### [Written task]
When a picture appears among the records, leave it out, and copy all else exactly.

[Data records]

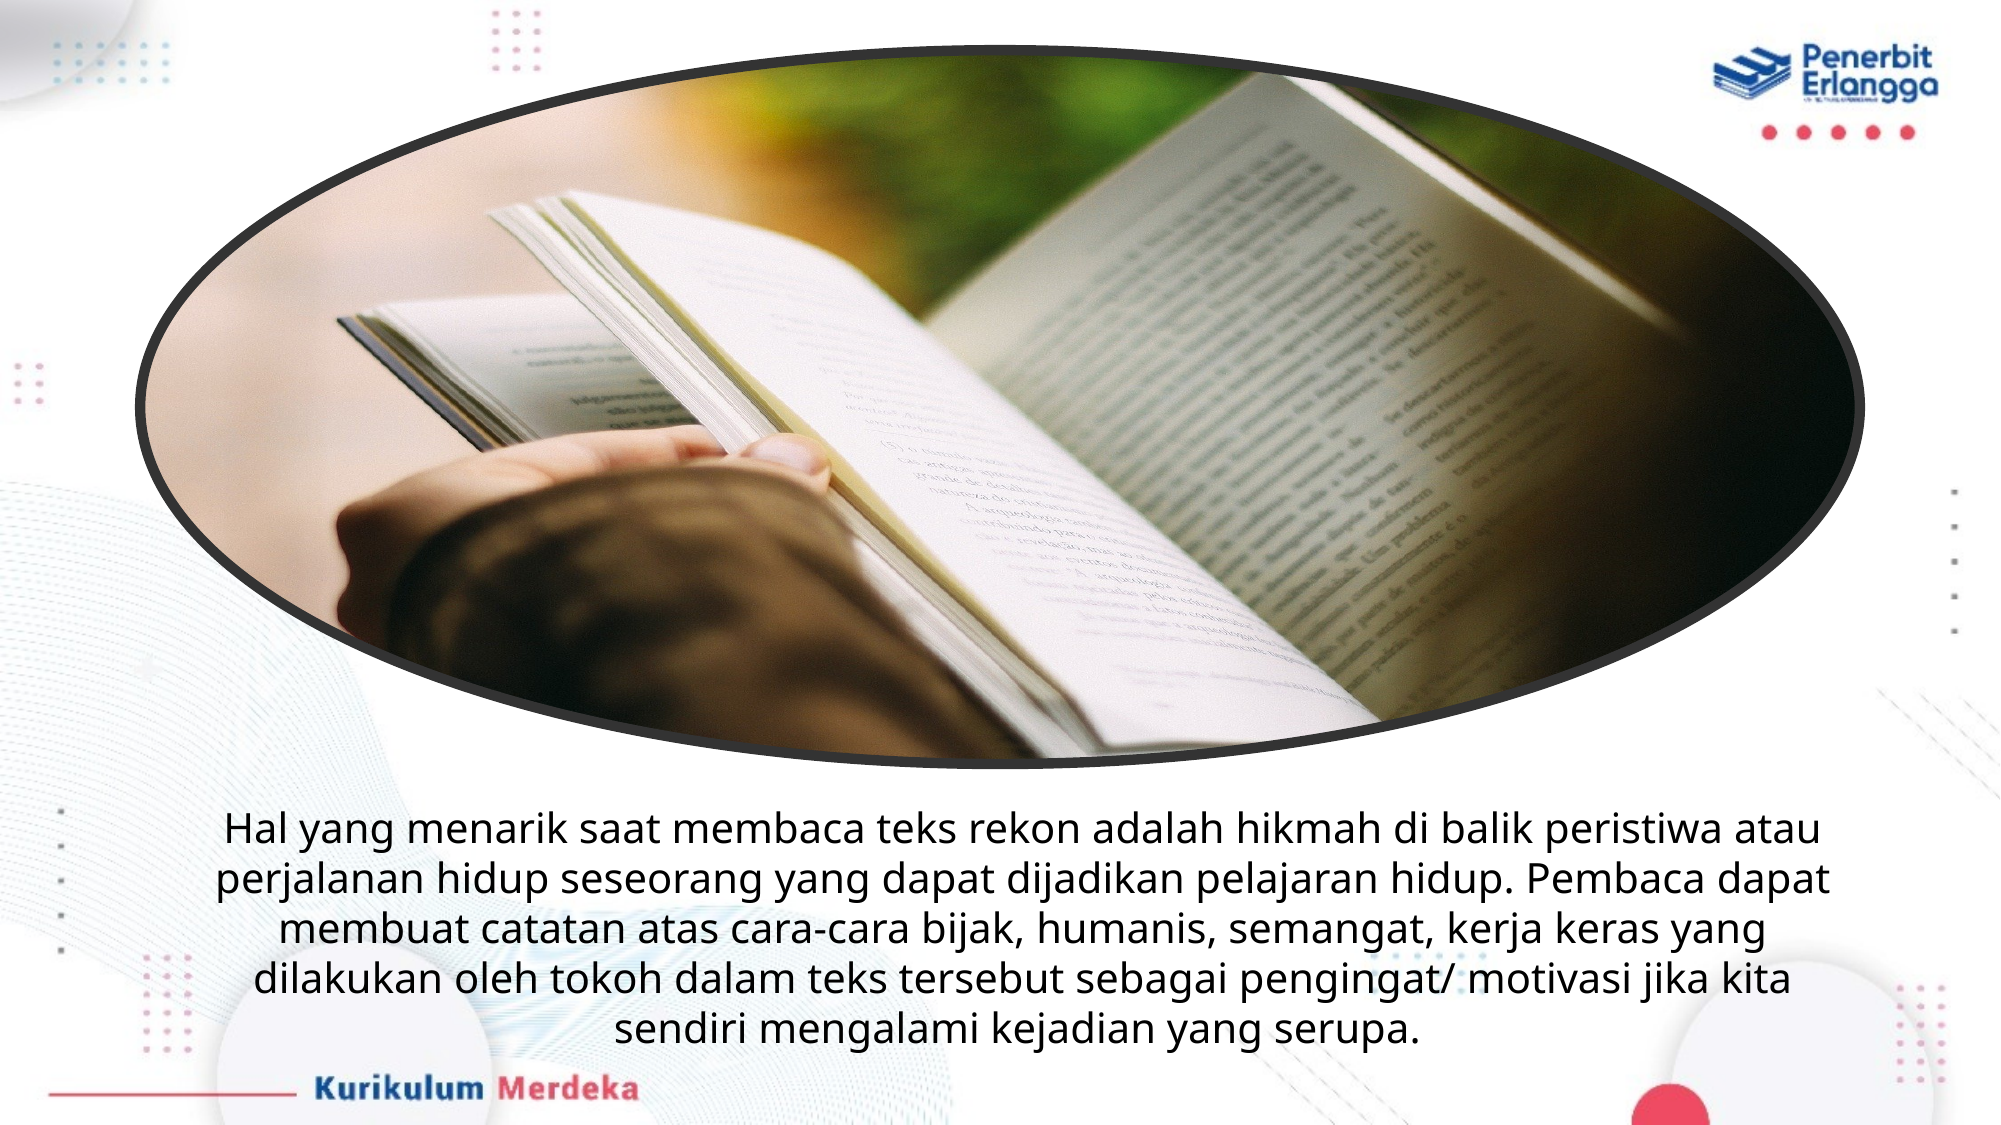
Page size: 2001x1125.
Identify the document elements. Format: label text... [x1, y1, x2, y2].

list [140, 50, 1860, 764]
picture [0, 0, 2001, 1125]
text_box Hal yang menarik saat membaca teks rekon adalah hikmah di balik peristiwa atau perjalanan hidup seseorang yang dapat dijadikan pelajaran hidup. Pembaca dapat membuat catatan atas cara-cara bijak, humanis, semangat, kerja keras yang dilakukan oleh tokoh dalam teks tersebut sebagai pengingat/ motivasi jika kita sendiri mengalami kejadian yang serupa. [185, 794, 1860, 1060]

### [Written answer]
Page size: 2001x1125.
Identify the document elements. Format: label text... [x1, y1, x2, y2].

list [140, 50, 1860, 764]
picture [0, 0, 2001, 1125]
text_box Hal yang menarik saat membaca teks rekon adalah hikmah di balik peristiwa atau perjalanan hidup seseorang yang dapat dijadikan pelajaran hidup. Pembaca dapat membuat catatan atas cara-cara bijak, humanis, semangat, kerja keras yang dilakukan oleh tokoh dalam teks tersebut sebagai pengingat/ motivasi jika kita sendiri mengalami kejadian yang serupa. [185, 794, 1860, 1060]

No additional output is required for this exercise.